## Prompt:
Pull every line of text from the material below, unchanged and in the same order, and leave the pictures out of your answer.

- - -

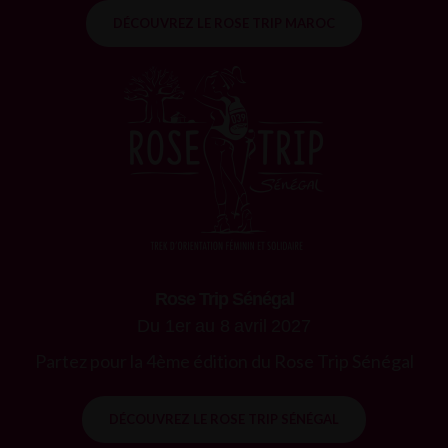
DÉCOUVREZ LE ROSE TRIP MAROC
Rose Trip Sénégal
Du 1er au 8 avril 2027
Partez pour la 4ème édition du Rose Trip Sénégal
DÉCOUVREZ LE ROSE TRIP SÉNÉGAL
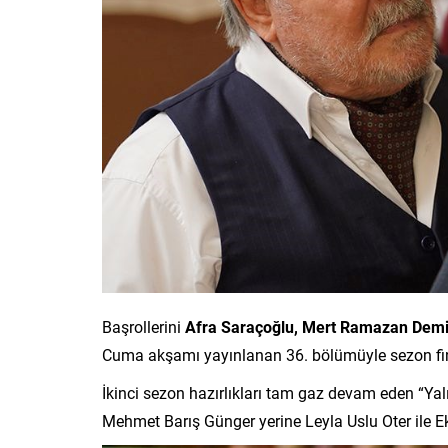
Başrollerini
Afra Saraçoğlu, Mert Ramazan Dem
Cuma akşamı yayınlanan 36. bölümüyle sezon fin
İkinci sezon hazırlıkları tam gaz devam eden “Yalı
Mehmet Barış Günger yerine Leyla Uslu Oter ile E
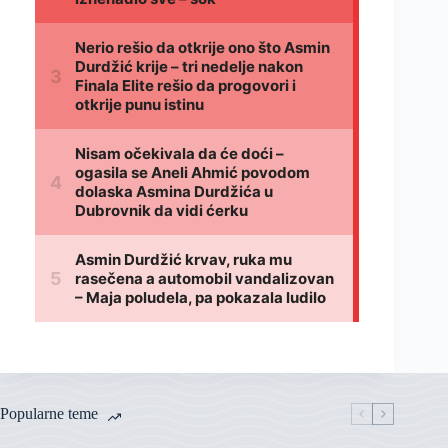
Popularne teme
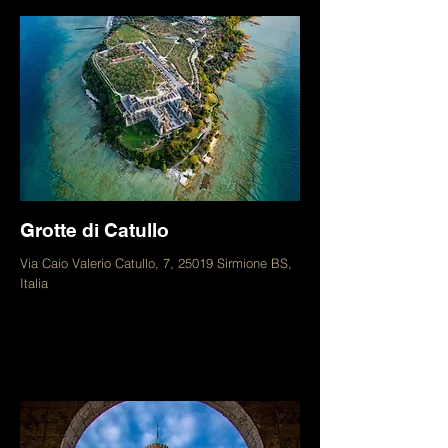
Grotte di Catullo
Via Caio Valerio Catullo, 7, 25019 Sirmione BS,
Italia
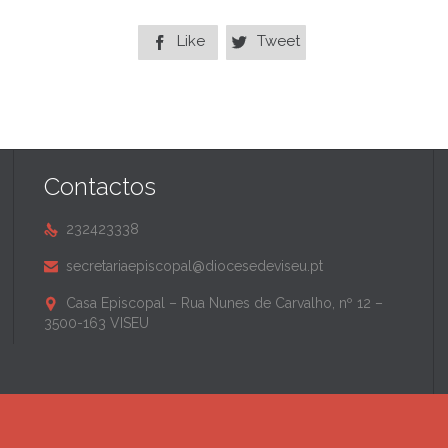
Like
Tweet


Contactos
232423338

secretariaepiscopal@diocesedeviseu.pt

Casa Episcopal – Rua Nunes de Carvalho, nº 12 –

3500-163 VISEU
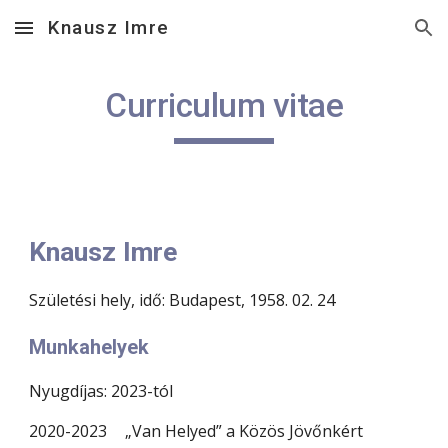
Knausz Imre
Skip to main content
Skip to navigation
Curriculum vitae
Knausz Imre
Születési hely, idő: Budapest, 1958. 02. 24
Munkahelyek
Nyugdíjas: 2023-tól
2020-2023
„Van Helyed” a Közös Jövőnkért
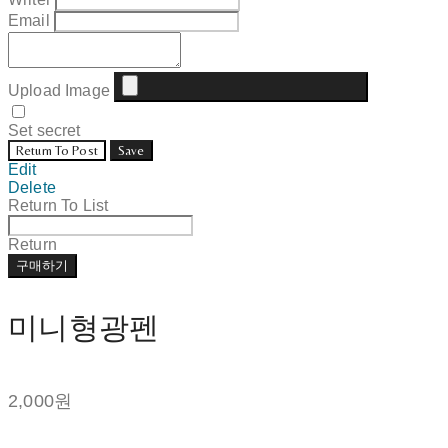
Email
Upload Image
Set secret
Return To Post
Save
Edit
Delete
Return To List
Return
구매하기
미니형광펜
2,000원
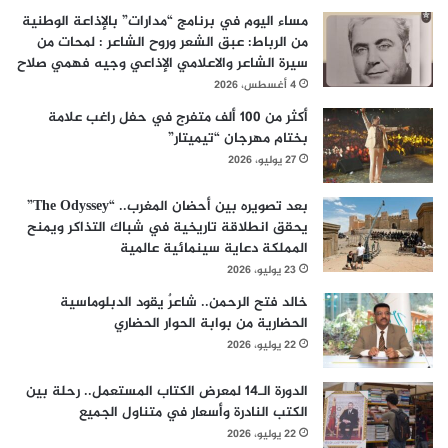
مساء اليوم في برنامج “مدارات” بالإذاعة الوطنية
من الرباط: عبق الشعر وروح الشاعر : لمحات من
سيرة الشاعر والاعلامي الإذاعي وجيه فهمي صلاح
4 أغسطس، 2026
أكثر من 100 ألف متفرج في حفل راغب علامة
بختام مهرجان “تيميتار”
27 يوليو، 2026
بعد تصويره بين أحضان المغرب.. “The Odyssey”
يحقق انطلاقة تاريخية في شباك التذاكر ويمنح
المملكة دعاية سينمائية عالمية
23 يوليو، 2026
خالد فتح الرحمن.. شاعرٌ يقود الدبلوماسية
الحضارية من بوابة الحوار الحضاري
22 يوليو، 2026
الدورة الـ14 لمعرض الكتاب المستعمل.. رحلة بين
الكتب النادرة وأسعار في متناول الجميع
22 يوليو، 2026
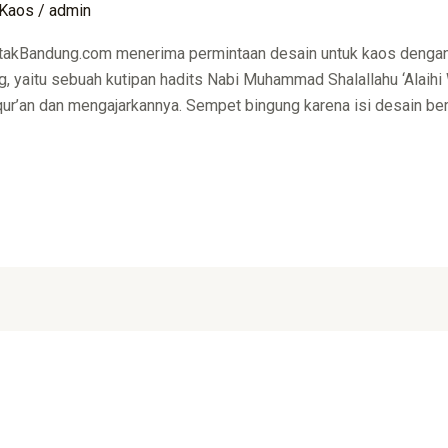
Kaos
/
admin
CetakBandung.com menerima permintaan desain untuk kaos dengan
eg, yaitu sebuah kutipan hadits Nabi Muhammad Shalallahu ‘Alai
ur’an dan mengajarkannya. Sempet bingung karena isi desain beru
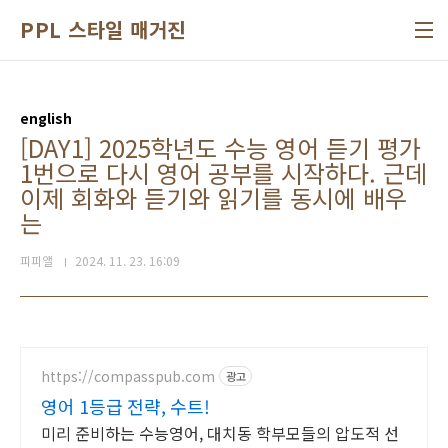
본문 바로가기
PPL 스타일 매거진
english
[DAY1] 2025학년도 수능 영어 듣기 평가
1번으로 다시 영어 공부를 시작하다. 근데
이제 회화와 듣기와 읽기를 동시에 배우
는
피피앨
2024. 11. 23. 16:09
https://compasspub.com
광고
영어 1등급 전략, 수트!
미리 준비하는 수능영어, 대치동 학부모들의 압도적 선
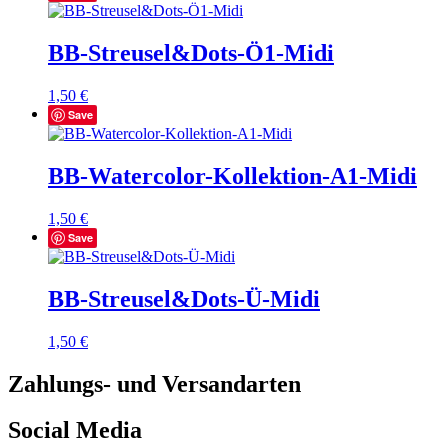
BB-Streusel&Dots-Ö1-Midi
1,50
€
Save
BB-Watercolor-Kollektion-A1-Midi
1,50
€
Save
BB-Streusel&Dots-Ü-Midi
1,50
€
Zahlungs- und Versandarten
Social Media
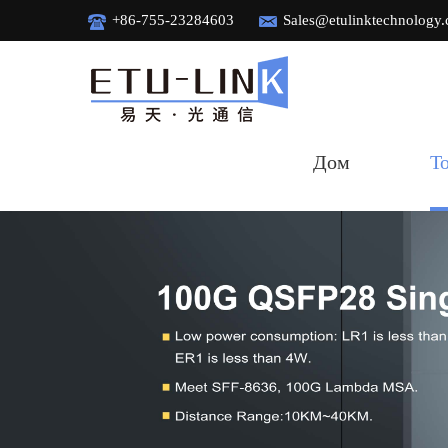
+86-755-23284603
Sales@etulinktechnology
Дом
Т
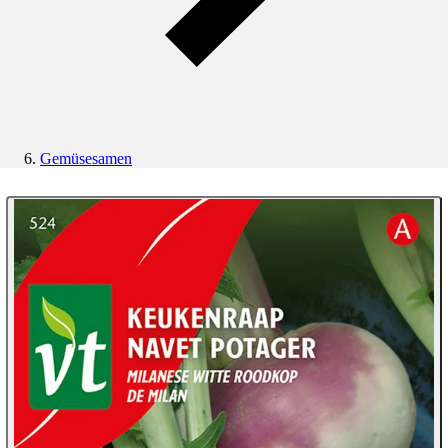
Gemüsesamen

- - -

## Response to this task:
DÉCOUVREZ LE ROSE TRIP MAROC
Rose Trip Sénégal
Du 1er au 8 avril 2027
Partez pour la 4ème édition du Rose Trip Sénégal
DÉCOUVREZ LE ROSE TRIP SÉNÉGAL
Başrollerini
Afra Saraçoğlu, Mert Ramazan Dem
Cuma akşamı yayınlanan 36. bölümüyle sezon fin
İkinci sezon hazırlıkları tam gaz devam eden “Yalı
Mehmet Barış Günger yerine Leyla Uslu Oter ile E
Popularne teme
Grotte di Catullo
Via Caio Valerio Catullo, 7, 25019 Sirmione BS,
Italia
Like
Tweet


Contactos
232423338

secretariaepiscopal@diocesedeviseu.pt

Casa Episcopal – Rua Nunes de Carvalho, nº 12 –

3500-163 VISEU
Knausz Imre
Skip to main content
Skip to navigation
Curriculum vitae
Knausz Imre
Születési hely, idő: Budapest, 1958. 02. 24
Munkahelyek
Nyugdíjas: 2023-tól
2020-2023
„Van Helyed” a Közös Jövőnkért
Email
Upload Image
Set secret
Return To Post
Save
Edit
Delete
Return To List
Return
구매하기
미니형광펜
2,000원
مساء اليوم في برنامج “مدارات” بالإذاعة الوطنية
من الرباط: عبق الشعر وروح الشاعر : لمحات من
سيرة الشاعر والاعلامي الإذاعي وجيه فهمي صلاح
4 أغسطس، 2026
أكثر من 100 ألف متفرج في حفل راغب علامة
بختام مهرجان “تيميتار”
27 يوليو، 2026
بعد تصويره بين أحضان المغرب.. “The Odyssey”
يحقق انطلاقة تاريخية في شباك التذاكر ويمنح
المملكة دعاية سينمائية عالمية
23 يوليو، 2026
خالد فتح الرحمن.. شاعرٌ يقود الدبلوماسية
الحضارية من بوابة الحوار الحضاري
22 يوليو، 2026
الدورة الـ14 لمعرض الكتاب المستعمل.. رحلة بين
الكتب النادرة وأسعار في متناول الجميع
22 يوليو، 2026
Kaos
/
admin
CetakBandung.com menerima permintaan desain untuk kaos dengan
eg, yaitu sebuah kutipan hadits Nabi Muhammad Shalallahu ‘Alai
ur’an dan mengajarkannya. Sempet bingung karena isi desain beru
본문 바로가기
PPL 스타일 매거진
english
[DAY1] 2025학년도 수능 영어 듣기 평가
1번으로 다시 영어 공부를 시작하다. 근데
이제 회화와 듣기와 읽기를 동시에 배우
는
피피앨
2024. 11. 23. 16:09
https://compasspub.com
광고
영어 1등급 전략, 수트!
미리 준비하는 수능영어, 대치동 학부모들의 압도적 선
BB-Streusel&Dots-Ö1-Midi
1,50
€
Save
BB-Watercolor-Kollektion-A1-Midi
1,50
€
Save
BB-Streusel&Dots-Ü-Midi
1,50
€
Zahlungs- und Versandarten
Social Media
+86-755-23284603
Sales@etulinktechnology
Дом
Т
Gemüsesamen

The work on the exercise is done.